Le prince Joseph est arrivé le 23 à 2 heures après-midi. Il est descendu chez l'empereur aux Tuileries, et est ensuite allé au palais de l'Elysée qu'il habite. La princesse Julie et les deux princesses ses filles sont ave lui.

Par décrets de ce jour, le comte Guéhenuc remplace le comte Bergon, et le comte Jaubert le comte Bérenger.
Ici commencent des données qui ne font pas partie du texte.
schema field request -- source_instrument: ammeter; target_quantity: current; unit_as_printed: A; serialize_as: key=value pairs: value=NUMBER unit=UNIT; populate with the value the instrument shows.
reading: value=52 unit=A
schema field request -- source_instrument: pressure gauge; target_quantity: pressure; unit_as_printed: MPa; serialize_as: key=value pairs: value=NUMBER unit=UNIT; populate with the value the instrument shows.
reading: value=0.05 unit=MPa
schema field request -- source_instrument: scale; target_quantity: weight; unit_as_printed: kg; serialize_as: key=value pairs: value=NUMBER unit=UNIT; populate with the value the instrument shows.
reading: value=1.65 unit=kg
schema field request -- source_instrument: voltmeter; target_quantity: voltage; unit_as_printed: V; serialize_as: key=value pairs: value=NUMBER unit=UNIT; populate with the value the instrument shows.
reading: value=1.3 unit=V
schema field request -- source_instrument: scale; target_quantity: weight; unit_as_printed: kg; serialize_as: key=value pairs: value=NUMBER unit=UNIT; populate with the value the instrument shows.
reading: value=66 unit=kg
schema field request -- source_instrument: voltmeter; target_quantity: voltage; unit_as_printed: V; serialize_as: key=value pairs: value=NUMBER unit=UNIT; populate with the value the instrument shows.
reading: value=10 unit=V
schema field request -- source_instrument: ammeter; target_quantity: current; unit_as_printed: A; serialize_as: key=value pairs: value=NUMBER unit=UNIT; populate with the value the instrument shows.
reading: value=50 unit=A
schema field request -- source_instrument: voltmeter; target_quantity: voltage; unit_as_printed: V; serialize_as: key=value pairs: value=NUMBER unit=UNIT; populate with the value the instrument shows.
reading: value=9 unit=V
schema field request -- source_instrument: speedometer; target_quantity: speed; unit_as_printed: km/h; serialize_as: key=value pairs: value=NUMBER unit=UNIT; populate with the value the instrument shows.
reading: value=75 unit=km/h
MM, Tabaud et Desmazis sont rétablis dans leurs fonctions d'administrateurs de la loterie impériale; et M. Ferrier dans celle de directeur-général des douanes.

MINISTERE DE LA GUERRE.

NOUVELLES OFFICIELLES

Extrait des dépêches de M. le duc de Trévise.

Le 23 Mars après-midi, le comte de Lille, chef de la famille des Bourbous, a quitté Lille et la France pour se rendre à Menin.

Le 24, à deux heures du matin, le duc d'Orléans a quitté pareillement Lille pour se rendre à Tournay.

Des ordres ont été donnés par M. le maréchal duc de Trévise à tous les généraux commandans à Valenciennes, Maubeuge, Avesne, Landrecies, le Quesnoy et Condé.

Partout l'aigle impériale, la cocarde nationale et le drapeau tricolore sont arborés aux acclamations du peuple et de l'armée.

Dunkerque, Gravelines, Bergues, toutes les places du Nord offrent le même aspect. La tranquillité n'a pas été troublée un instant dans la 16e division militaire.

Extrait des lettres du maréchal duc de Reggio, du 25 Mars.

A Metz et dans toutes les places de l'est, l'esprit des peuples, le dévouement des soldats sont les mêmes; partout l'aigle et les couleurs nationales sont déployées.

Extrait des dépêches du comte Caffarelli, aide-de-camp de S. M. l'empereur, du 23 Mars.

La Bretagne est tranquille et animée des meilleurs sentimens. A Rennes, le buste de l'empereur a été porté en triomphe.

Sur aucun point de l'Ouest de la France, il n'a été rien enlevé dans les caisses publiques; l'insurrection de la Vendée paraît une à chimère ceux mêmes qui la provoquaient.

Le 22, à deux heures du matin, le duc de Bourbon s'est embarqué sur la Loire, au Pont-de-Cé: les préparatifs de son embarquement et de son départ pour l'Angleterre étaient faits à Nantes.

Aussi, vingt-cinq jours après son débarquement à l'extrême midi de la France, le chef de ce bel empire (et quel chef fut jamais plus légitime !), rappelé, secondé par le vœu, par le concours de tous les citoyens, de tous les soldats, n'aperçoit plus aucune trace d'opposition sur toute l'étendue du territoire français: un dévouement unanime, un assentiment profond et réfléchi se manifestent de toute part.

Ainsi s'est consommée, avec toute la rapidité de l'enthousiasme et tout le calme de la sagesse, sans effusion d'une seule goutte de sang français, sans le moindre excès ni le plus léger désordre, cette révolution destinée à faire l'étonnement de l'Europe, l'admiration de la postérité, le bonheur de la géné. ration actuelle et la paix de la France, qui se repose enfin dans sa gloire et dans sa dignité.